Set down, word for word, every line of the material below from the one containing "Figure 11: The" through the one containing "Figure 1. X-ray", but none of its pictures.

- **INPUT RECORDS**:
=== Begin Enclosure ===
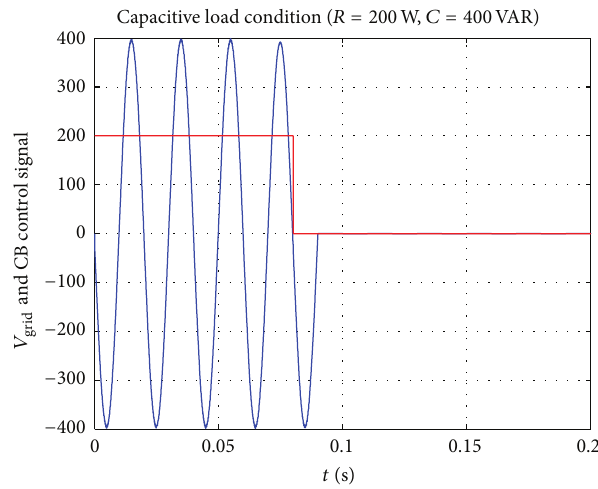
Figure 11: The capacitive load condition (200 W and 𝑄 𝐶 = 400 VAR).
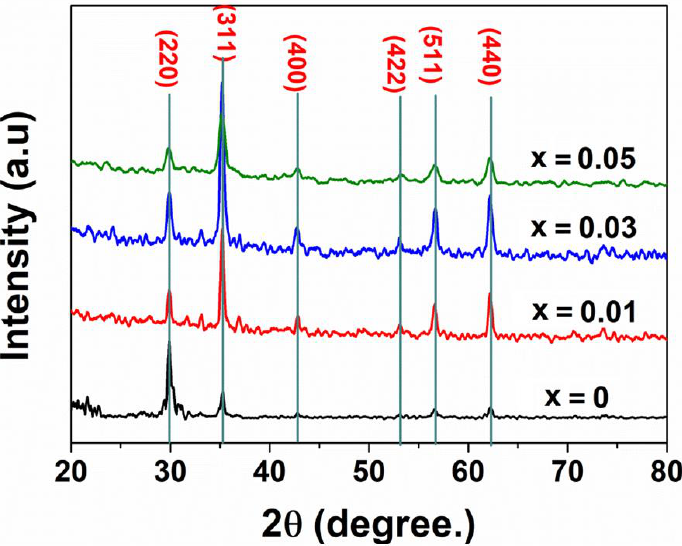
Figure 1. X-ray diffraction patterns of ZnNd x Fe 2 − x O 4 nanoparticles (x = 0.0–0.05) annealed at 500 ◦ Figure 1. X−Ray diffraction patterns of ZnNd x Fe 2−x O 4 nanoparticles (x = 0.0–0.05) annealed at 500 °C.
=== End Enclosure ===
=== Begin Enclosure ===
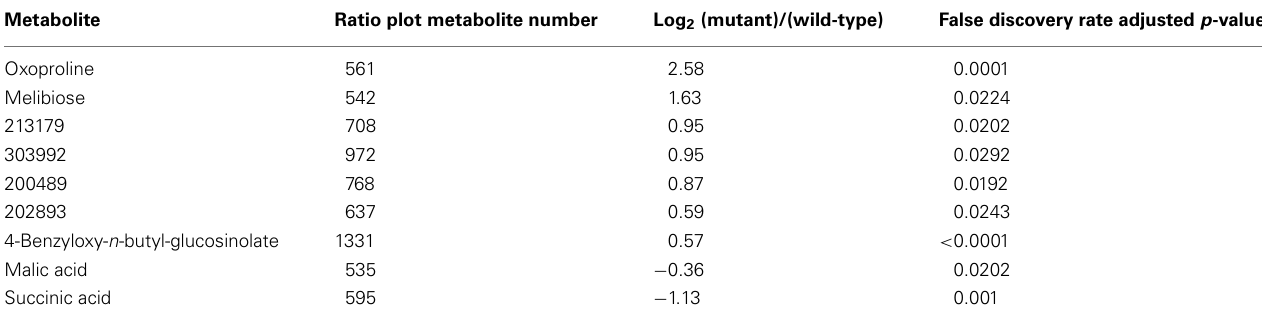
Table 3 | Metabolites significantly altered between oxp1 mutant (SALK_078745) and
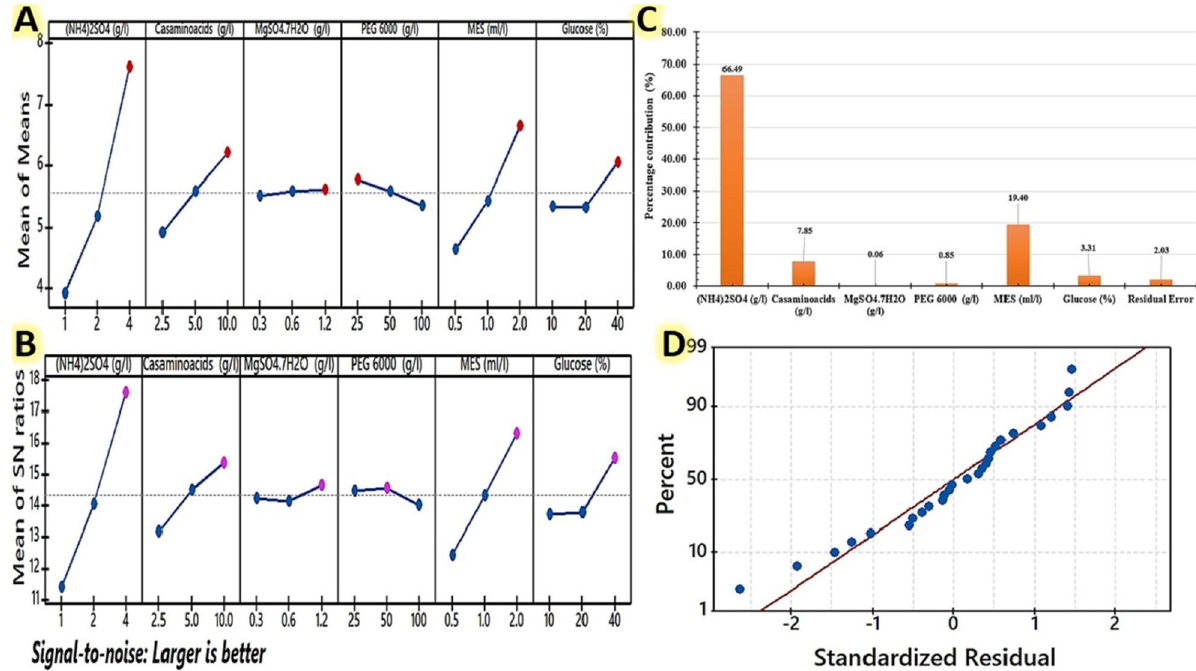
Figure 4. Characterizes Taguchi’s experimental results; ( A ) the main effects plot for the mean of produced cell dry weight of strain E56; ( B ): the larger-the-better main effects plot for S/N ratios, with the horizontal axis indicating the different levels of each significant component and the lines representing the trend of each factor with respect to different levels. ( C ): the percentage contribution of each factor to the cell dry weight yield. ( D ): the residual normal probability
=== End Enclosure ===
=== Begin Enclosure ===
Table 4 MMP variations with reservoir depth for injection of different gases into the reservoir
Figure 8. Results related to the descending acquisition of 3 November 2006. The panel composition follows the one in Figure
=== End Enclosure ===
- **SOLUTION TO THIS EXERCISE**:
Figure 11: The capacitive load condition (200 W and 𝑄 𝐶 = 400 VAR).
Figure 1. X-ray diffraction patterns of ZnNd x Fe 2 − x O 4 nanoparticles (x = 0.0–0.05) annealed at 500 ◦ Figure 1. X−Ray diffraction patterns of ZnNd x Fe 2−x O 4 nanoparticles (x = 0.0–0.05) annealed at 500 °C.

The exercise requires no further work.